• Provided information
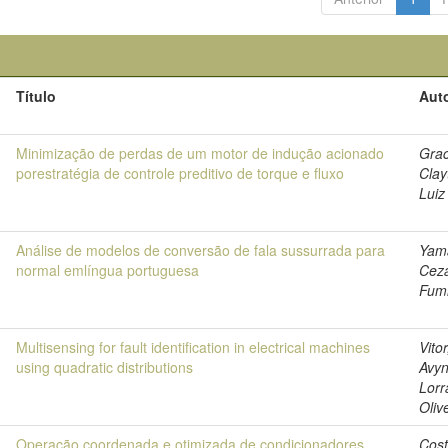
Título
Auto
5
Minimização de perdas de um motor de indução acionado
Grac
porestratégia de controle preditivo de torque e fluxo
Clay
Luiz
5
Análise de modelos de conversão de fala sussurrada para
Yam
normal emlíngua portuguesa
Cez
Fum
5
Multisensing for fault identification in electrical machines
Vitor
using quadratic distributions
Avyn
Lorr
Oliv
5
Operação coordenada e otimizada de condicionadores
Cost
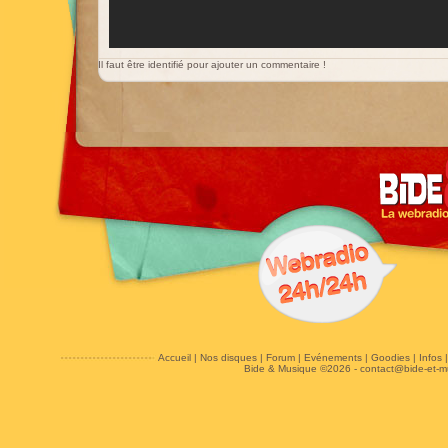
Il faut être identifié pour ajouter un commentaire !
Accueil
|
Nos disques
|
Forum
|
Evénements
|
Goodies
|
Infos
Bide & Musique ©2026 -
contact@bide-et-m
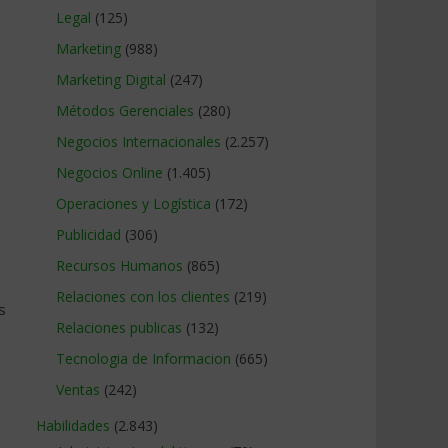
Legal
(125)
Marketing
(988)
Marketing Digital
(247)
Métodos Gerenciales
(280)
Negocios Internacionales
(2.257)
Negocios Online
(1.405)
Operaciones y Logística
(172)
Publicidad
(306)
Recursos Humanos
(865)
Relaciones con los clientes
(219)
s
Relaciones publicas
(132)
Tecnologia de Informacion
(665)
Ventas
(242)
Habilidades
(2.843)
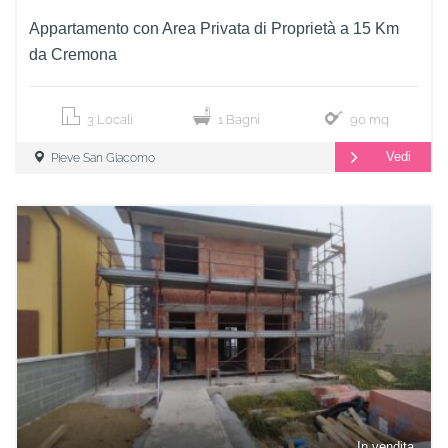
Appartamento con Area Privata di Proprietà a 15 Km
da Cremona
3 Locali
1 Bagni
90 mq
Vedi
Pieve San Giacomo
In vendita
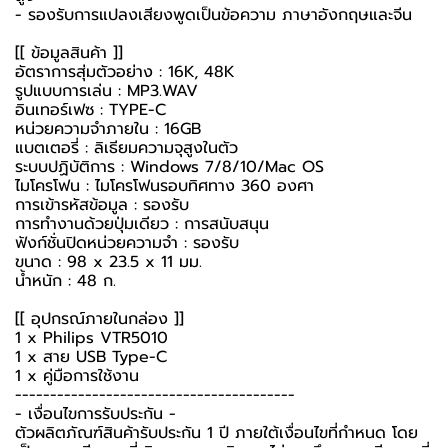
- รองรับการแปลงเสียงพูดเป็นข้อความ ภาษาอังกฤษและจีน
[[ ข้อมูลสินค้า ]]
อัตราการสุ่มตัวอย่าง : 16K, 48K
รูปแบบการเล่น : MP3.WAV
อินเทอร์เฟซ : TYPE-C
หน่วยความจำภายใน : 16GB
แบตเตอรี่ : ลิเธียมความจุสูงในตัว
ระบบปฏิบัติการ : Windows 7/8/10/Mac OS
ไมโครโฟน : ไมโครโฟนรอบทิศทาง 360 องศา
การเข้ารหัสข้อมูล : รองรับ
การทำงานด้วยปุ่มเดียว : การสนับสนุน
ฟังก์ชั่นปิดหน่วยความจำ : รองรับ
ขนาด : 98 x 23.5 x 11 มม.
น้ำหนัก : 48 ก.
[[ อุปกรณ์ภายในกล่อง ]]
1 x Philips VTR5010
1 x สาย USB Type-C
1 x คู่มือการใช้งาน
----------------------------------------
-️ เงื่อนไขการรับประกัน -️
ตัวผลิตภัณฑ์สินค้ารับประกัน 1 ปี ภายใต้เงื่อนไขที่กำหนด โดย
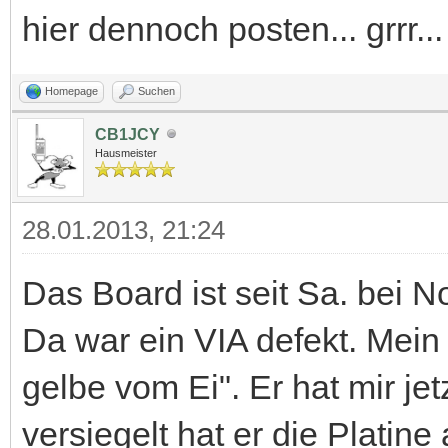
hier dennoch posten... grrr...
Homepage
Suchen
CB1JCY
Hausmeister
28.01.2013, 21:24
Das Board ist seit Sa. bei No
Da war ein VIA defekt. Mein
gelbe vom Ei". Er hat mir je
versiegelt hat er die Platine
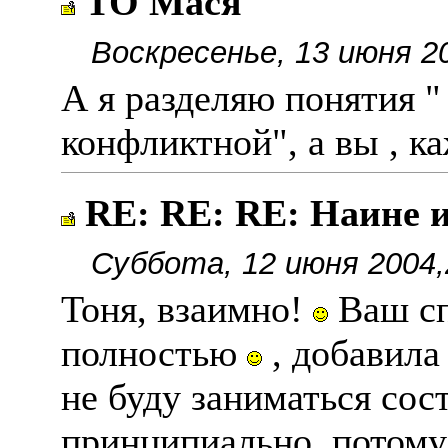
ТО Мася
Воскресенье, 13 июня 2
А я разделяю понятия "
конфликтной", а вы , к
RE: RE: RE: Наине и
Суббота, 12 июня 2004,
Тоня, взаимно!
Ваш сп
полностью
, добавила
не буду заниматься сос
принципиально, потому 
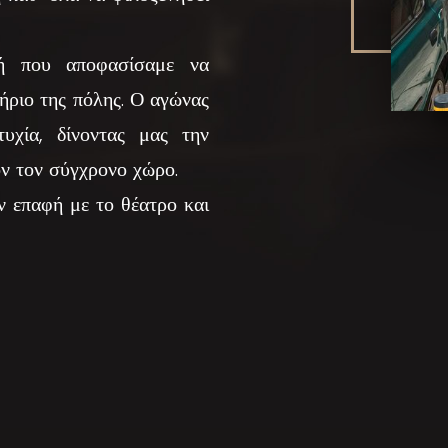
ή που αποφασίσαμε να
ήριο της πόλης. Ο αγώνας
υχία, δίνοντας μας την
ν τον σύγχρονο χώρο.
ν επαφή με το θέατρο και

• Instruction
Arrange every line of text read from the material above as a JSON list of strings, one string per line, with blank lines left out. Leave the pictures out of your answer.

• Your response
[
  "Título",
  "Auto",
  "5",
  "Minimização de perdas de um motor de indução acionado",
  "Grac",
  "porestratégia de controle preditivo de torque e fluxo",
  "Clay",
  "Luiz",
  "5",
  "Análise de modelos de conversão de fala sussurrada para",
  "Yam",
  "normal emlíngua portuguesa",
  "Cez",
  "Fum",
  "5",
  "Multisensing for fault identification in electrical machines",
  "Vitor",
  "using quadratic distributions",
  "Avyn",
  "Lorr",
  "Oliv",
  "5",
  "Operação coordenada e otimizada de condicionadores",
  "Cost",
  "Il faut être identifié pour ajouter un commentaire !",
  "Accueil",
  "|",
  "Nos disques",
  "|",
  "Forum",
  "|",
  "Evénements",
  "|",
  "Goodies",
  "|",
  "Infos",
  "Bide & Musique ©2026 -",
  "contact@bide-et-m",
  "Legal",
  "(125)",
  "Marketing",
  "(988)",
  "Marketing Digital",
  "(247)",
  "Métodos Gerenciales",
  "(280)",
  "Negocios Internacionales",
  "(2.257)",
  "Negocios Online",
  "(1.405)",
  "Operaciones y Logística",
  "(172)",
  "Publicidad",
  "(306)",
  "Recursos Humanos",
  "(865)",
  "Relaciones con los clientes",
  "(219)",
  "s",
  "Relaciones publicas",
  "(132)",
  "Tecnologia de Informacion",
  "(665)",
  "Ventas",
  "(242)",
  "Habilidades",
  "(2.843)",
  "Appartamento con Area Privata di Proprietà a 15 Km",
  "da Cremona",
  "3 Locali",
  "1 Bagni",
  "90 mq",
  "Vedi",
  "Pieve San Giacomo",
  "In vendita",
  "- รองรับการแปลงเสียงพูดเป็นข้อความ ภาษาอังกฤษและจีน",
  "[[ ข้อมูลสินค้า ]]",
  "อัตราการสุ่มตัวอย่าง : 16K, 48K",
  "รูปแบบการเล่น : MP3.WAV",
  "อินเทอร์เฟซ : TYPE-C",
  "หน่วยความจำภายใน : 16GB",
  "แบตเตอรี่ : ลิเธียมความจุสูงในตัว",
  "ระบบปฏิบัติการ : Windows 7/8/10/Mac OS",
  "ไมโครโฟน : ไมโครโฟนรอบทิศทาง 360 องศา",
  "การเข้ารหัสข้อมูล : รองรับ",
  "การทำงานด้วยปุ่มเดียว : การสนับสนุน",
  "ฟังก์ชั่นปิดหน่วยความจำ : รองรับ",
  "ขนาด : 98 x 23.5 x 11 มม.",
  "น้ำหนัก : 48 ก.",
  "[[ อุปกรณ์ภายในกล่อง ]]",
  "1 x Philips VTR5010",
  "1 x สาย USB Type-C",
  "1 x คู่มือการใช้งาน",
  "----------------------------------------",
  "-️ เงื่อนไขการรับประกัน -️",
  "ตัวผลิตภัณฑ์สินค้ารับประกัน 1 ปี ภายใต้เงื่อนไขที่กำหนด โดย",
  "hier dennoch posten... grrr...",
  "Homepage",
  "Suchen",
  "CB1JCY",
  "Hausmeister",
  "28.01.2013, 21:24",
  "Das Board ist seit Sa. bei No",
  "Da war ein VIA defekt. Mein",
  "gelbe vom Ei\". Er hat mir je",
  "versiegelt hat er die Platine",
  "ТО Мася",
  "Воскресенье, 13 июня 2",
  "А я разделяю понятия \"",
  "конфликтной\", а вы , к",
  "RE: RE: RE: Наине и",
  "Суббота, 12 июня 2004,",
  "Тоня, взаимно!",
  "Ваш сп",
  "полностью",
  ", добавила",
  "не буду заниматься сос",
  "принципиально, потому ",
  "ή που αποφασίσαμε να",
  "ήριο της πόλης. Ο αγώνας",
  "υχία, δίνοντας μας την",
  "ν τον σύγχρονο χώρο.",
  "ν επαφή με το θέατρο και"
]